Queering the Map was developed by Lucas LaRochelle. In an interview with ProjectMyopia.com, LaRochelle is described, using non-gender identified pronouns, as a multidisciplinary designer using their work as a tool to both critique contemporary culture and explore tangible alternatives…. They received a certificate in Co-Design from the Utrecht University of Applied Sciences in 2016, and are currently completing their BFA in Design and Computation Arts at Concordia University. They are a member of the Speculative Life Lab, where they research and develop projects at the intersection of the life sciences, architecture and design, and computational media.”
Queering the Map launched in February and grew rapidly, getting 6,000 posts within days.
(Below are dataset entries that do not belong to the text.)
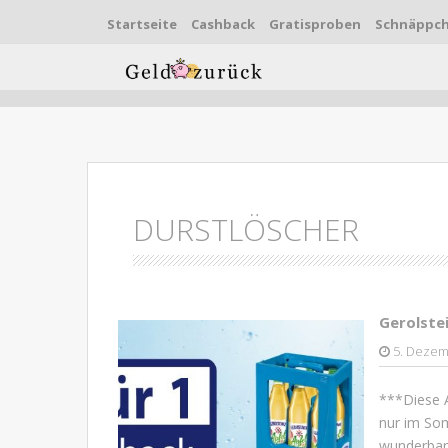
Startseite
Cashback
Gratisproben
Schnäppc
Skip to content
DURSTLÖSCHER
Gerolste
5. Dezem
***Diese A
nur im Som
wunderbar 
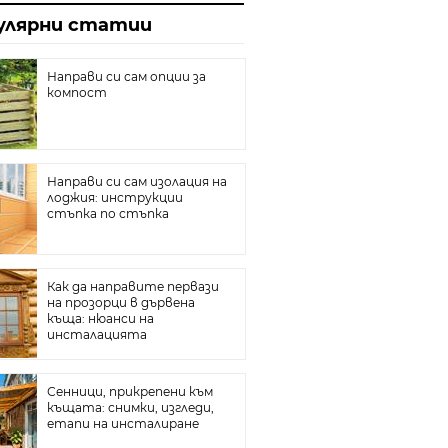
йн
улярни статии
та с гипсокартон
плителни радиатори
Направи си сам опции за
компост
ина
собствените си ръце
Направи си сам изолация на
тични ями
лоджия: инструкции
стъпка по стъпка
е и добре
л под
реватели
Как да направите первази
на прозорци в дървена
къща: нюанси на
инсталацията
Сенници, прикрепени към
къщата: снимки, изгледи,
етапи на инсталиране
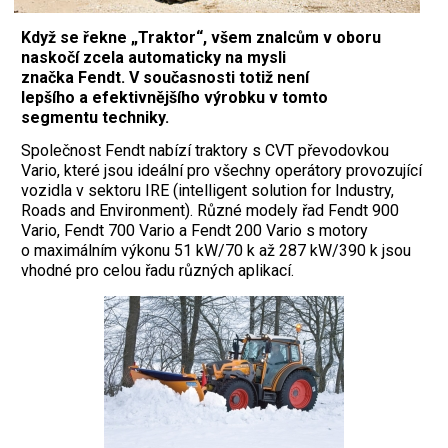
Když se řekne „Traktor“, všem znalcům v oboru
naskočí zcela automaticky na mysli
značka Fendt. V současnosti totiž není
lepšího a efektivnějšího výrobku v tomto
segmentu techniky.
Společnost Fendt nabízí traktory s CVT převodovkou
Vario, které jsou ideální pro všechny operátory provozující
vozidla v sektoru IRE (intelligent solution for Industry,
Roads and Environment). Různé modely řad Fendt 900
Vario, Fendt 700 Vario a Fendt 200 Vario s motory
o maximálním výkonu 51 kW/70 k až 287 kW/390 k jsou
vhodné pro celou řadu různých aplikací.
But then it was hacked by a supporter of Donald Trump, who flooded the site with “Make America Great Again” posts LaRochelle has since moved the site to a more secure server and put in place a process for moderating posts.
When the site launches in your browser, Queering The Map does not capture personal data such as a user’s location or email address so as to preserve the user’s privacy and anonymity.
That’s likely what has encouraged posts from oppressive lands such as Kazakhastan, where this was posted:
“I came out as a lesbian to my new friends in Astana. They accepted me with unbelievable warmth, and I felt safe and happy. Я сказала мой новым друзьям, что я – лесбиянка. Они были так принимающими и теплыми, что я самочувствовала себя в безопасности и очень радовалась 💜”
And then there is this sad post from Najaf in Iraq:
“Where I was first molested. I will always have some resentment towards this city and its people. Molestation is a problem that runs deep in this VERY conservative community. I hope I live to see the day that people responsible brought to justice.”